I’ve just started working on my degree’s final project. An academic project requires lots of research, which means reading lots of papers.
Papers are normally available in one form only, PDF.
While PDF is a format so ubiquitous nowadays that one can guarantee being able to display it as the writer(s) intended, its not a nice format, as I found out as soon as I needed to do something with it.
During the course of my research, I’ve been using PDF’s highlight annotations to highlight parts of a paper that’re particularly interesting.
I wanted to be able to retrieve the highlighted text at a later date so I didn’t have to open the paper again to find the parts I found interesting when I read it the first time.
You’d think that exporting annotations on text would be something that all PDF readers which support annotations (most of them do) would be capable of. I mean, surely its easy enough even if there arnt that many reasons why you’d want to do it.
Alas, none that I found running on Linux had this feature, so I delved into trying to write something to do what I needed.
I based my project on a tool I found in a StackOverflow answer to a question similar to mine.
The Python code in the answer utilises poppler-qt4 to export annotated text from a PDF. Unfortunately, the code is Python2 and the python poppler-qt4 package wouldn't install properly on my system anyway, even after installing the poppler-qt4 package.
Neither did Python’s poppler-qt5 bindings.
Convinced I could do a better job than a Python 2 script which depended on a package last updated in 2015, I translated the answer into the equivalent in C++.
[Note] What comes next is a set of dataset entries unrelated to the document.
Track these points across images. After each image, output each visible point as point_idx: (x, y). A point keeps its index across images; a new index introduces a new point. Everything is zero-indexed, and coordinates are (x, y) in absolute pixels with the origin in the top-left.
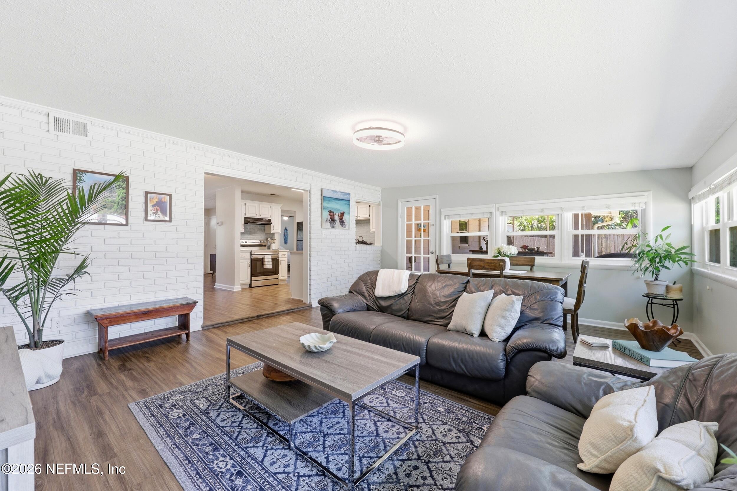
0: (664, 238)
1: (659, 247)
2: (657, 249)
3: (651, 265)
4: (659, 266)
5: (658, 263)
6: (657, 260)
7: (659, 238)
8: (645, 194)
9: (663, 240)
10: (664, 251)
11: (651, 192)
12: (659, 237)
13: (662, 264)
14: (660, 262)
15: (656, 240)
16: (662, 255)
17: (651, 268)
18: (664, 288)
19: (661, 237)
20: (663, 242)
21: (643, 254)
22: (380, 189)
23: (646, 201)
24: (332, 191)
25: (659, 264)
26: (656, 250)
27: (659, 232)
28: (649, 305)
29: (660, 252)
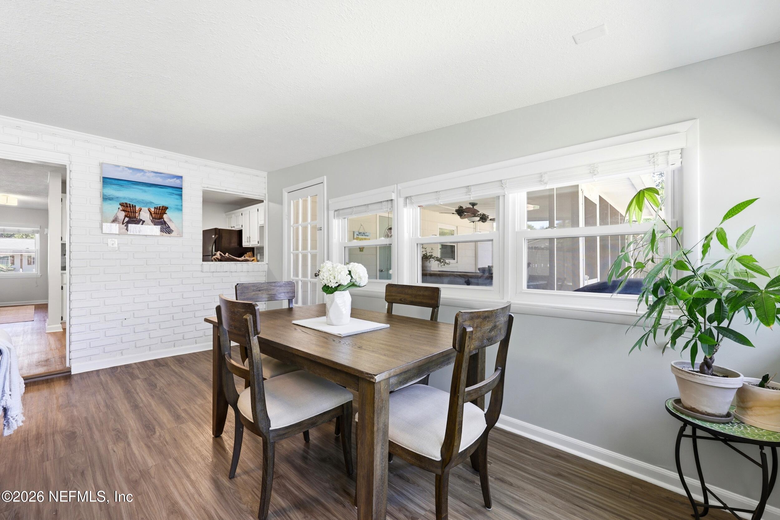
0: (732, 240)
1: (717, 267)
2: (710, 274)
3: (689, 323)
4: (715, 332)
5: (711, 320)
6: (711, 308)
7: (715, 242)
8: (681, 127)
9: (726, 246)
10: (733, 282)
11: (698, 121)
12: (714, 236)
13: (725, 324)
14: (719, 315)
15: (706, 248)
16: (725, 293)
17: (689, 333)
18: (731, 397)
19: (722, 238)
20: (730, 255)
21: (667, 289)
22: (265, 174)
23: (683, 145)
24: (130, 168)
25: (715, 324)
26: (706, 278)
27: (714, 224)
28: (686, 443)
29: (720, 283)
I started with trying to use poppler-cpp, the C++ bindings for poppler where one has objects and namespaces, and none of the guff associated with GUI frameworks that I wouldn't need here. However, to my dismay, poppler-cpp doesn't support annotations at all. For whatever reason, annotation support only works with the bindings to a GUI framework, like glib or QT.
So instead I used poppler-glib (i.e glib from the GNOME project). Purely because I use GNOME, so wouldn't have to install anything extra.
Now, the PDF format is really odd. Annotations seem to be an after-thought to the format tacked on later.
Specifically highlighting is weird, because a highlight annotation has no connection to the document’s text.
As such, poppler’s poppler_annot_get_contents(PopplerAnnot *) which should return the annotation’s contents, returns nothing.
Instead, to get the text associated with a highlight annotation, one has to get the coordinates of the highlight annotation (A PopplerRectangle) and then utilise the function poppler_page_get_text_for_area(PopplerPage*, PopplerRectangle*) which returns the text in a defined area.
What an entirely baffling way to go about implementing highlighting. Attaching it as purely a visual element, rather than actually marking up the text.
Even more baffling is the fact that although my application works, it only mostly works.
Sometimes I get the full text highlighted, other times it chops off characters, and sometimes it adds things that’re nowhere near the highlighted text at all!
This is a problem I’m yet to solve, and I might never solve, because its ridiculous and the tool mostly does what I needed anyway.
In conclusion; The PDF format is weird, I wrote a thing.
If you use it, let me know how it goes!